Adaptive functional principal components analysis
Sunny G. W. Wang, Valentin Patilea, Nicolas Klutchnikoff
TL;DR
This work introduces an adaptive functional principal components analysis framework that exploits replication to estimate local path regularity and selects per-eigen-element smoothing bandwidths via sharp risk bounds. By formulating a first smooth, then estimate pipeline with a diagonal bias-corrected covariance estimator, the method derives explicit, data-driven bandwidth rules that adapt to the local Hölder structure $H_t$ and $L_t$ and to the design regime. Theoretical results establish risk bounds and convergence rates for eigenvalues and eigenfunctions, with feasible plug-in bounds shown to preserve these rates.

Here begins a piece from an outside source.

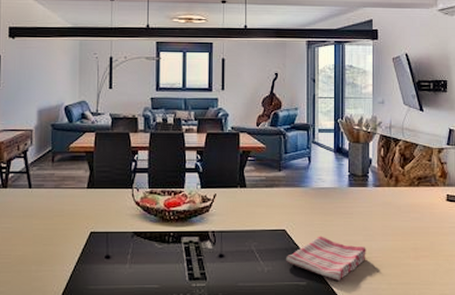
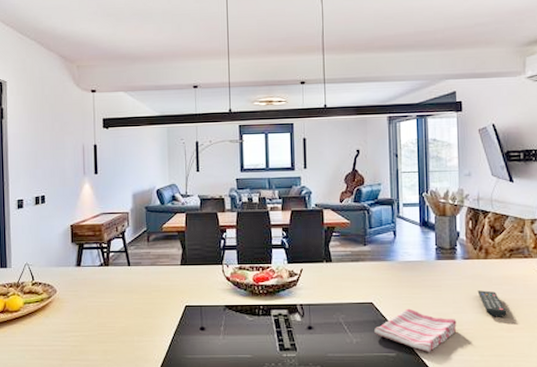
remote control: none [387,218,414,245] -> present [477,290,507,317]

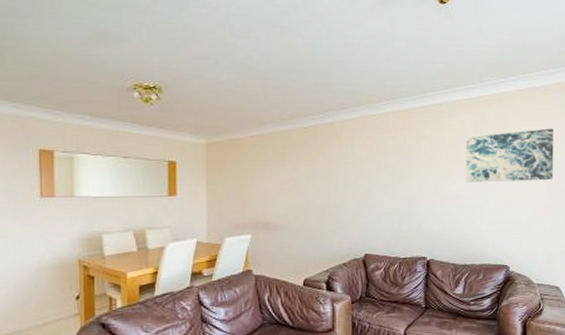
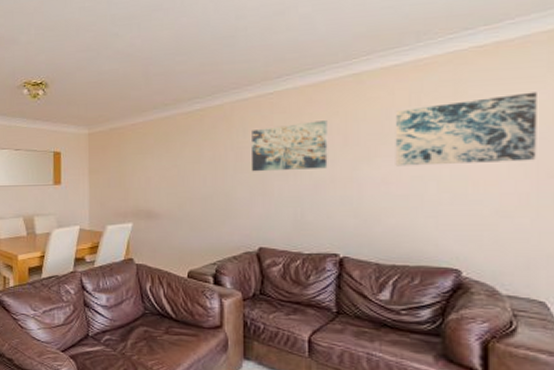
wall art: none [358,142,418,186] -> present [252,120,328,172]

Numerical experiments, including a general purpose simulator and a real electricity consumption dataset, demonstrate substantial gains in accuracy and computational efficiency over existing FPCA approaches, with the accompanying FDAdapt package enabling practical deployment.
Abstract
Functional data analysis almost always involves smoothing discrete observations into curves, because they are never observed in continuous time and rarely without error. Although smoothing parameters affect the subsequent inference, data-driven methods for selecting these parameters are not well-developed, frustrated by the difficulty of using all the information shared by curves while being computationally efficient. On the one hand, smoothing individual curves in an isolated, albeit sophisticated way, ignores useful signals present in other curves. On the other hand, bandwidth selection by automatic procedures such as cross-validation after pooling all the curves together quickly become computationally unfeasible due to the large number of data points. In this paper we propose a new data-driven, adaptive kernel smoothing, specifically tailored for functional principal components analysis through the derivation of sharp, explicit risk bounds for the eigen-elements. The minimization of these quadratic risk bounds provide refined, yet computationally efficient bandwidth rules for each eigen-element separately. Both common and independent design cases are allowed. Rates of convergence for the estimators are derived. An extensive simulation study, designed in a versatile manner to closely mimic the characteristics of real data sets supports our methodological contribution. An illustration on a real data application is provided.